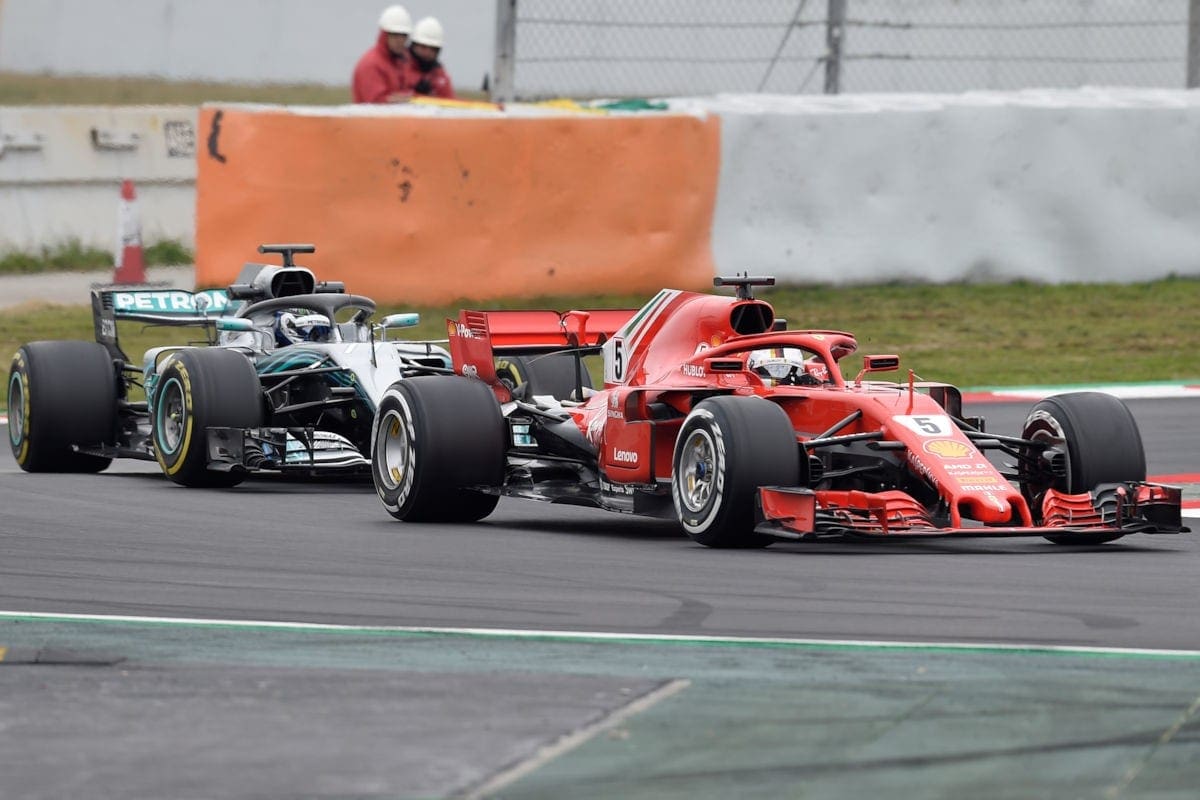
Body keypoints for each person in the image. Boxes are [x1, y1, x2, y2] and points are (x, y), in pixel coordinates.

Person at [352, 5, 414, 103]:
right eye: (395, 35)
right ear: (384, 35)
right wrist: (406, 100)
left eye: (403, 35)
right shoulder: (371, 64)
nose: (400, 40)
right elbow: (375, 103)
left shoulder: (402, 61)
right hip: (371, 118)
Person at [403, 17, 456, 99]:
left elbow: (450, 103)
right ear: (414, 45)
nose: (428, 53)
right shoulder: (398, 67)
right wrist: (414, 94)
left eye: (433, 49)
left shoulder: (440, 75)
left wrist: (431, 97)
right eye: (423, 47)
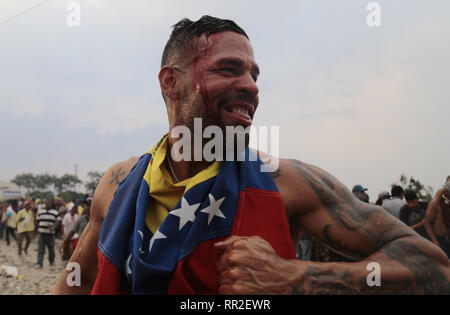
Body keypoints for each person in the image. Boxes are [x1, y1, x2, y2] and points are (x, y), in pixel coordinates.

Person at [53, 16, 450, 295]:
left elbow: (434, 267)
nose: (251, 86)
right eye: (229, 69)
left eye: (254, 75)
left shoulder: (287, 183)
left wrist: (292, 277)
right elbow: (81, 280)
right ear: (171, 82)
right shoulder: (118, 184)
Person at [424, 182, 450, 258]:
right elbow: (427, 223)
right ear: (446, 192)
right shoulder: (435, 203)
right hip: (440, 240)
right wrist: (435, 241)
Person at [36, 200, 59, 268]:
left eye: (49, 204)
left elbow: (58, 221)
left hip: (50, 234)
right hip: (41, 233)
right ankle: (39, 263)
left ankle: (51, 262)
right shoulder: (40, 212)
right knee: (41, 249)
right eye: (46, 204)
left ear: (51, 205)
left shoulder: (55, 212)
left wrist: (54, 226)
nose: (47, 205)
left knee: (51, 249)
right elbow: (37, 221)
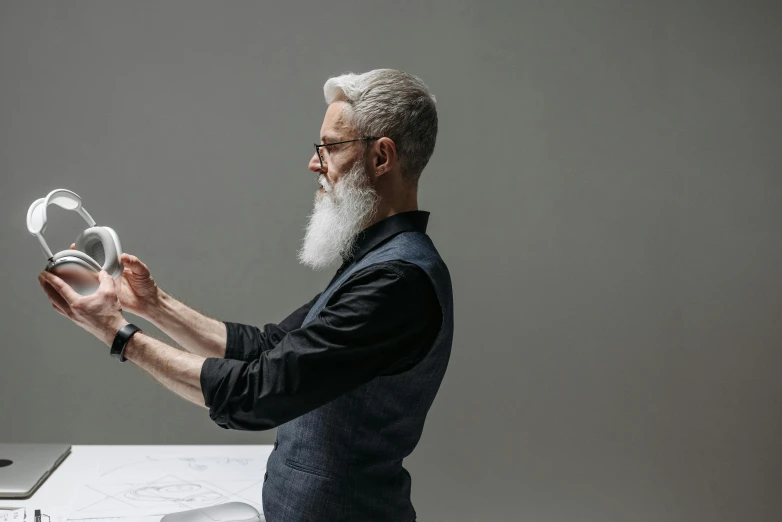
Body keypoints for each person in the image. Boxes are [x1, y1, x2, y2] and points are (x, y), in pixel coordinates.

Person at [37, 68, 453, 522]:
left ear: (381, 157)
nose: (315, 163)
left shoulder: (395, 283)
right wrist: (154, 304)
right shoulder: (377, 263)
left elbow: (257, 394)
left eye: (330, 146)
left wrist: (116, 333)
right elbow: (266, 347)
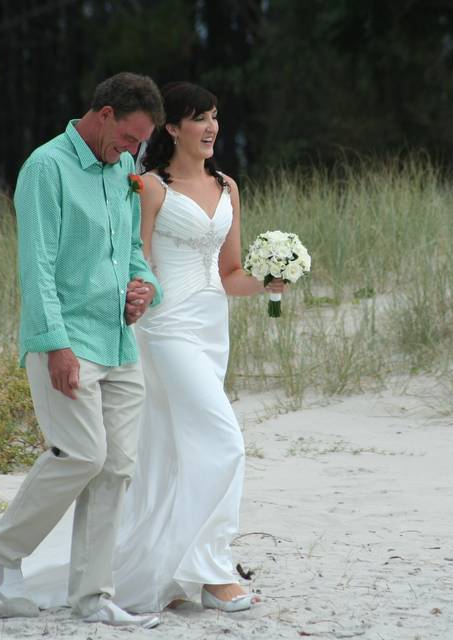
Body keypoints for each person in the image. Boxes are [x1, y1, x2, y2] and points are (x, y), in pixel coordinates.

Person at [0, 72, 165, 629]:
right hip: (68, 341)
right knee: (82, 454)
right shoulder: (46, 168)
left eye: (141, 143)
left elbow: (131, 248)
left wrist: (144, 287)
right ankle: (1, 549)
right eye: (129, 138)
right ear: (103, 114)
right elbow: (36, 269)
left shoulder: (124, 169)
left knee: (117, 468)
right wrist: (56, 345)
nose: (134, 152)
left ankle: (92, 597)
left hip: (120, 342)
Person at [112, 81, 286, 612]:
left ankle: (163, 565)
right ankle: (211, 569)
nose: (211, 127)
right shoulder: (148, 187)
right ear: (172, 128)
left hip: (212, 328)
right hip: (165, 330)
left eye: (215, 117)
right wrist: (132, 300)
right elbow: (134, 263)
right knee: (224, 440)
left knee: (173, 449)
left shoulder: (228, 186)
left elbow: (229, 273)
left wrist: (269, 282)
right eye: (199, 118)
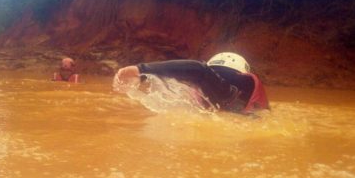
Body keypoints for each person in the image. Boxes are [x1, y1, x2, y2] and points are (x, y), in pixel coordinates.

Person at [115, 52, 269, 114]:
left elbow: (199, 70)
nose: (219, 77)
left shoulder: (228, 93)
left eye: (221, 74)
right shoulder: (241, 101)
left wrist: (141, 70)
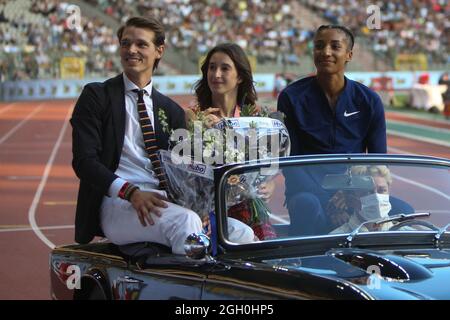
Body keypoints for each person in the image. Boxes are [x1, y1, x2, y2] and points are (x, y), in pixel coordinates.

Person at [70, 16, 203, 255]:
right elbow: (84, 161)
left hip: (163, 200)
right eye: (125, 43)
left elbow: (182, 170)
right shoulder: (96, 96)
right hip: (117, 202)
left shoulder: (170, 110)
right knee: (186, 224)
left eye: (141, 44)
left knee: (237, 232)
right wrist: (130, 192)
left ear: (159, 51)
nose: (131, 50)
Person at [277, 25, 387, 236]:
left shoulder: (369, 101)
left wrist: (351, 197)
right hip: (307, 193)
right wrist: (326, 198)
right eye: (319, 46)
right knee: (307, 205)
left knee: (404, 211)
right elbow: (290, 162)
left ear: (349, 55)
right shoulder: (291, 97)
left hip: (356, 194)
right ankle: (309, 263)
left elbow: (377, 163)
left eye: (335, 46)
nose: (325, 52)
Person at [189, 43, 276, 240]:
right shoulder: (194, 116)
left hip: (248, 206)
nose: (216, 74)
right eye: (211, 67)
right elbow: (184, 171)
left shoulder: (256, 117)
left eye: (224, 68)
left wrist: (270, 185)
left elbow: (266, 167)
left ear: (240, 76)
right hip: (206, 210)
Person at [328, 165, 413, 234]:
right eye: (368, 192)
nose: (376, 197)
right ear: (351, 199)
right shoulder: (336, 239)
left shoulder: (409, 235)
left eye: (382, 190)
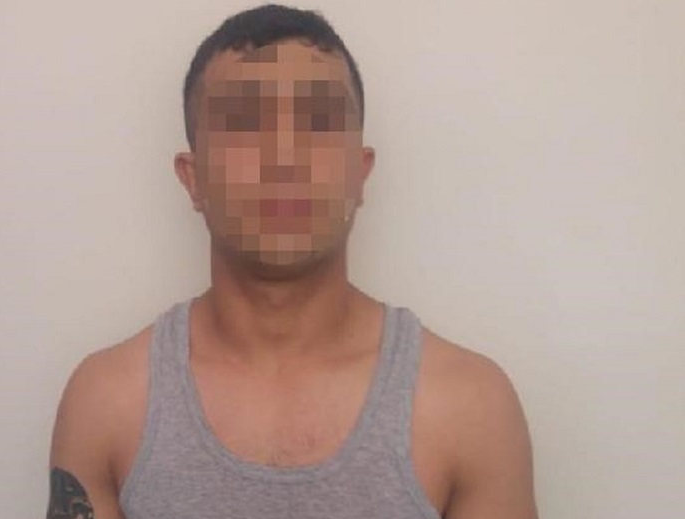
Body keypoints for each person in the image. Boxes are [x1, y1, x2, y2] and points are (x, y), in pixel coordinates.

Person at [46, 4, 539, 519]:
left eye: (319, 122)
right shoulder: (106, 404)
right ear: (193, 178)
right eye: (243, 123)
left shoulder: (469, 408)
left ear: (360, 173)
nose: (284, 156)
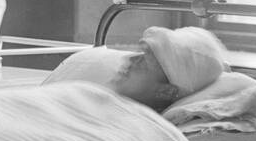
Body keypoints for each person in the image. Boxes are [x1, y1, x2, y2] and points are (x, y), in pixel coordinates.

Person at [43, 25, 229, 111]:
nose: (130, 59)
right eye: (138, 54)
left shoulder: (137, 129)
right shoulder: (87, 100)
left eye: (144, 61)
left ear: (166, 91)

··········

* [About this task] All lines containing "knee" in the material above should appear in your reply, copied exactly.

* [Response box]
right knee: (41, 249)
left knee: (51, 249)
right knee: (82, 454)
left knee: (117, 468)
right knee: (224, 440)
left knee: (173, 449)
right knee: (186, 224)
left knee: (237, 232)
right knee: (307, 205)
left knee: (404, 211)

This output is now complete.